### [Source extract]
◇ ◇ ◇ ◇

Some significant Republicans are openly speculating that it is only a matter of time before Gov. Arnold Schwarzenegger declares himself a Democrat. What’s more, they claim he might as well already have switched political parties.

 These are mostly the same people who spent much of last summer calling the governor a RINO – Republican in Name Only – as he adopted much of the Democratic Party’s legislative agenda while avowing the cause of bipartisanship.

“A party switch could happen very soon, any day,” asserts Stephen Frank of Ventura County, a former president of the California Republican Assembly and the writer of a daily conservative weblog. “I think it is in the works.”

While Schwarzenegger says nothing about any switcheroo and his staffers scoff, Frank and many others in the GOP’s right wing saw his espousal of the infrastructure bonds passed this fall as Propositions 1A through 1E as sacrilege, an abandonment of Republican small government, pay-as-you-go principles. They hated his signing the state’s precedent-setting new anti-global warming law. And they despised his signing a Democratic bill raising the state’s minimum wage.

Still, they were willing to live with all that during the election season, because they nevertheless found him far preferable to Democratic challenger Phil Angelides.

But they gagged when they heard his response to the Democratic takeover of both houses of Congress. “I think this is good that we have new blood coming to Washington, that we have new people and new ideas coming to Washington,” Schwarzenegger said during a two-day visit to Mexico just after the election. “I think it’s good that there are new ideas and new blood because Washington was stuck. They could not move forward…I think the people have spoken in America, all over the United States, and have sent a very clear message to Washington.”

Some California Republicans felt this was a very clear message to them, that they can expect in Schwarzenegger’s new term more of what he gave them this year. The immediate response from the state Assembly’s Republican caucus was to dump the relatively flexible George Plescia of San Diego from his post as GOP leader and replace him with Mike Villines of Fresno.

◇ ◇ ◇ ◇

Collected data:
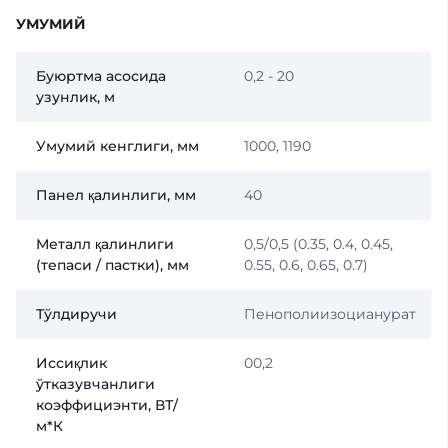
УМУМИЙ
Буюртма асосида
0,2 - 20
узунлик, м
Умумий кенглиги, мм
1000, 1190
Панел қалинлиги, мм
40
Металл қалинлиги
0,5/0,5 (0.35, 0.4, 0.45,
(тепаси / пастки), мм
0.55, 0.6, 0.65, 0.7)
Тўлдиручи
Пенополиизоцианурат
Иссиқлик
00,2
ўтказувчанлиги
коэффициэнти, ВТ/
м*К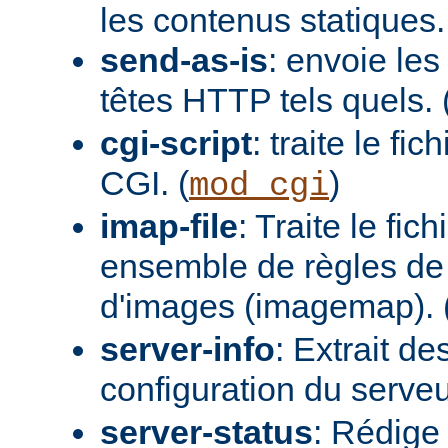
les contenus statiques.
send-as-is
: envoie les
têtes HTTP tels quels. 
cgi-script
: traite le fi
CGI. (
)
mod_cgi
imap-file
: Traite le fi
ensemble de règles de 
d'images (imagemap). 
server-info
: Extrait de
configuration du serveur
server-status
: Rédige 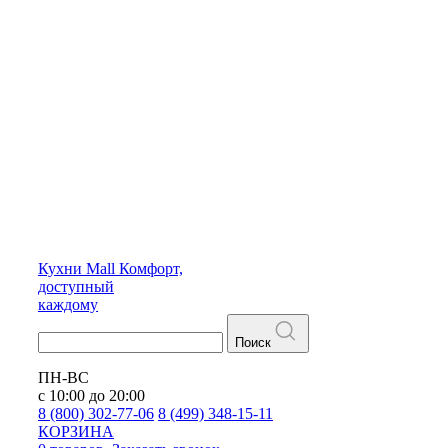
Кухни
Mall
Комфорт,
доступный
каждому
Поиск
ПН-ВС
с 10:00 до 20:00
8 (800) 302-77-06
8 (499) 348-15-11
КОРЗИНА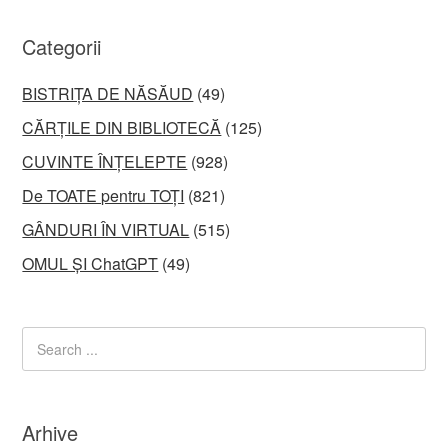
Categorii
BISTRIȚA DE NĂSĂUD
(49)
CĂRȚILE DIN BIBLIOTECĂ
(125)
CUVINTE ÎNȚELEPTE
(928)
De TOATE pentru TOȚI
(821)
GÂNDURI ÎN VIRTUAL
(515)
OMUL ȘI ChatGPT
(49)
Arhive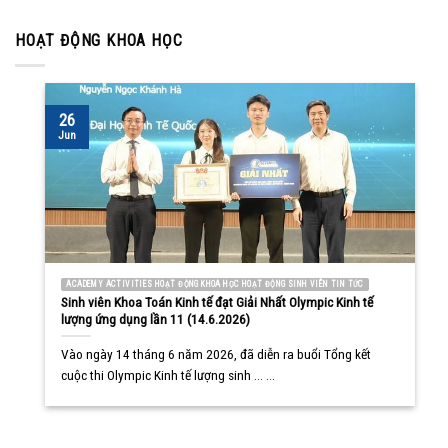
HOẠT ĐỘNG KHOA HỌC
26
Jun
ACADEMY ACTIVITIES HOẠT ĐỘNG KHOA HỌC HOẠT ĐỘNG SINH VIÊN TIN TỨC
Sinh viên Khoa Toán Kinh tế đạt Giải Nhất Olympic Kinh tế
lượng ứng dụng lần 11 (14.6.2026)
Vào ngày 14 tháng 6 năm 2026, đã diễn ra buổi Tổng kết
cuộc thi Olympic Kinh tế lượng sinh ... ...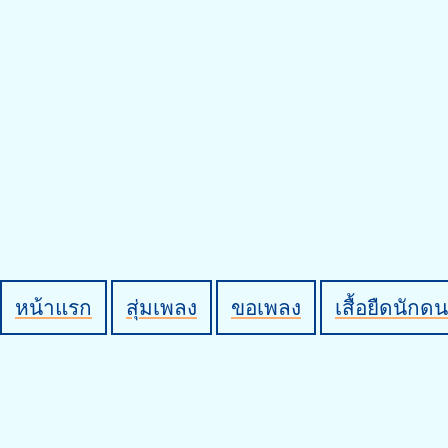
หน้าแรก
สุ่มเพลง
ขอเพลง
เสื้อยืดนักดน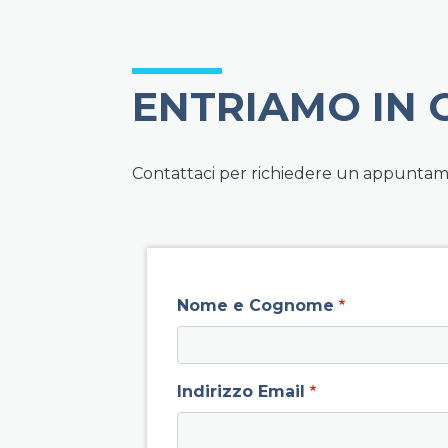
ENTRIAMO IN
Contattaci per richiedere un appuntamen
field group left
Nome e Cognome
Indirizzo Email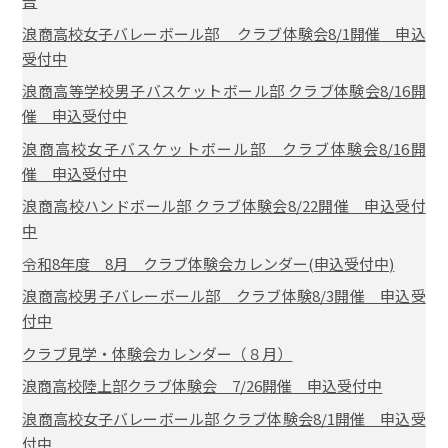
告
浪商高校女子バレーボール部 クラブ体験会8/1開催 申込
受付中
浪商高等学校男子バスケットボール部 クラブ体験会8/16開
催 申込受付中
浪商高校女子バスケットボール部 クラブ体験会8/16開
催 申込受付中
浪商高校ハンドボール部 クラブ体験会8/22開催 申込受付
中
令和8年度 8月 クラブ体験会カレンダー(申込受付中)
浪商高校男子バレーボール部 クラブ体験8/3開催 申込受
付中
クラブ見学・体験会カレンダー（８月）
浪商高校陸上部クラブ体験会 7/26開催 申込受付中
浪商高校女子バレーボール部 クラブ体験会8/1開催 申込受
付中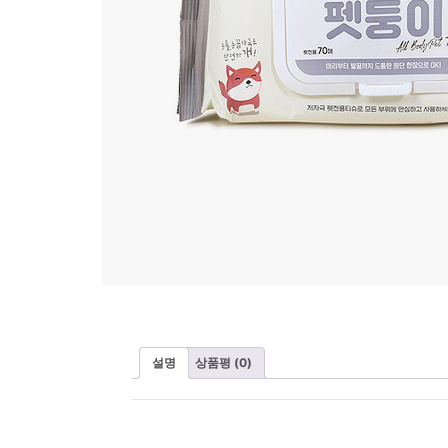
설명
상품평 (0)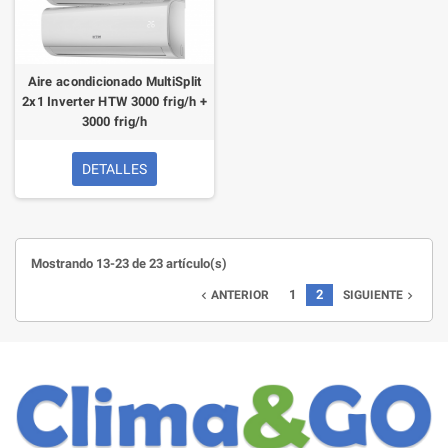
Aire acondicionado MultiSplit
2x1 Inverter HTW 3000 frig/h +
3000 frig/h
DETALLES
Mostrando 13-23 de 23 artículo(s)
1
2
ANTERIOR
SIGUIENTE

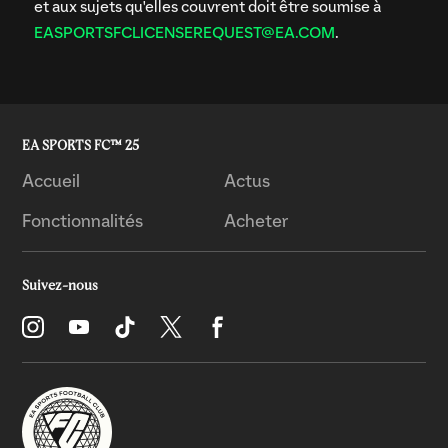
et aux sujets qu'elles couvrent doit être soumise à
EASPORTSFCLICENSEREQUEST@EA.COM
.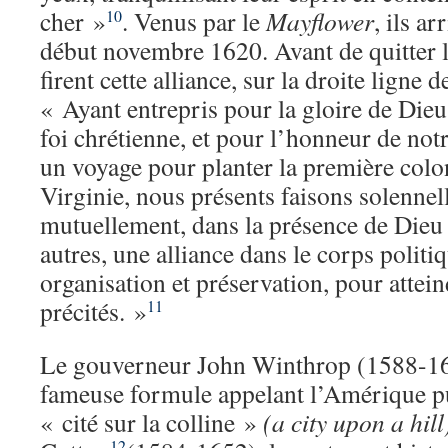
cher »
. Venus par le
Mayflower
, ils a
10
début novembre 1620. Avant de quitter le
firent cette alliance, sur la droite ligne 
« Ayant entrepris pour la gloire de Dieu
foi chrétienne, et pour l’honneur de notr
un voyage pour planter la première colo
Virginie, nous présents faisons solennel
mutuellement, dans la présence de Dieu e
autres, une alliance dans le corps politi
organisation et préservation, pour attein
précités. »
11
Le gouverneur John Winthrop (1588-164
fameuse formule appelant l’Amérique pu
« cité sur la colline »
(a city upon a hill
12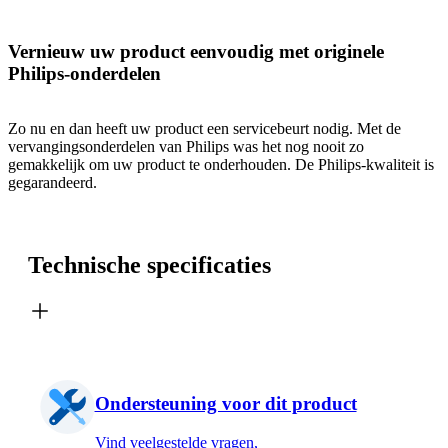
Vernieuw uw product eenvoudig met originele
Philips-onderdelen
Zo nu en dan heeft uw product een servicebeurt nodig. Met de
vervangingsonderdelen van Philips was het nog nooit zo
gemakkelijk om uw product te onderhouden. De Philips-kwaliteit is
gegarandeerd.
Technische specificaties
Ondersteuning voor dit product
Vind veelgestelde vragen,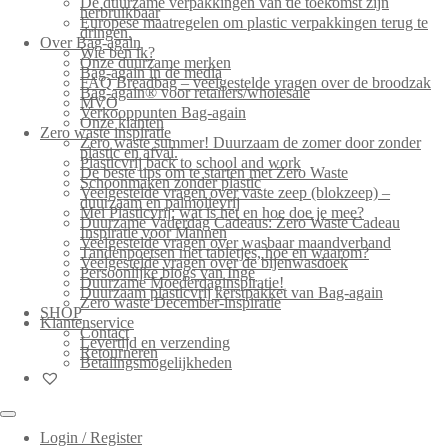
De duurzame verpakkingen van de toekomst zijn
herbruikbaar
Europese maatregelen om plastic verpakkingen terug te
dringen.
Over Bag-again
Wie ben ik?
Onze duurzame merken
Bag-again in de media
FAQ Breadbag – veelgestelde vragen over de broodzak
Bag-again® voor retailers/wholesale
MVO
Verkooppunten Bag-again
Onze klanten
Zero waste inspiratie
Zero waste summer! Duurzaam de zomer door zonder
plastic en afval.
Plasticvrij back to school and work
De beste tips om te starten met Zero Waste
Schoonmaken zonder plastic
Veelgestelde vragen over vaste zeep (blokzeep) –
duurzaam en palmolievrij
Mei Plasticvrij: wat is het en hoe doe je mee?
Duurzame Vaderdag Cadeaus: Zero Waste Cadeau
Inspiratie voor Mannen
Veelgestelde vragen over wasbaar maandverband
Tandenpoetsen met tabletjes, hoe en waarom?
Veelgestelde vragen over de bijenwasdoek
Persoonlijke blogs van Inge
Duurzame Moederdaginspiratie!
Duurzaam plasticvrij kerstpakket van Bag-again
Zero waste December-inspiratie
SHOP
Klantenservice
Contact
Levertijd en verzending
Retourneren
Betalingsmogelijkheden
Login / Register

◇ ◇ ◇ ◇

### [What you have to do]
From the article on Schwarzenegger and the Republicans, extract the passage from "Some significant Republicans" up to and including "switched political parties.".

### [Answer]
Some significant Republicans are openly speculating that it is only a matter of time before Gov. Arnold Schwarzenegger declares himself a Democrat. What’s more, they claim he might as well already have switched political parties.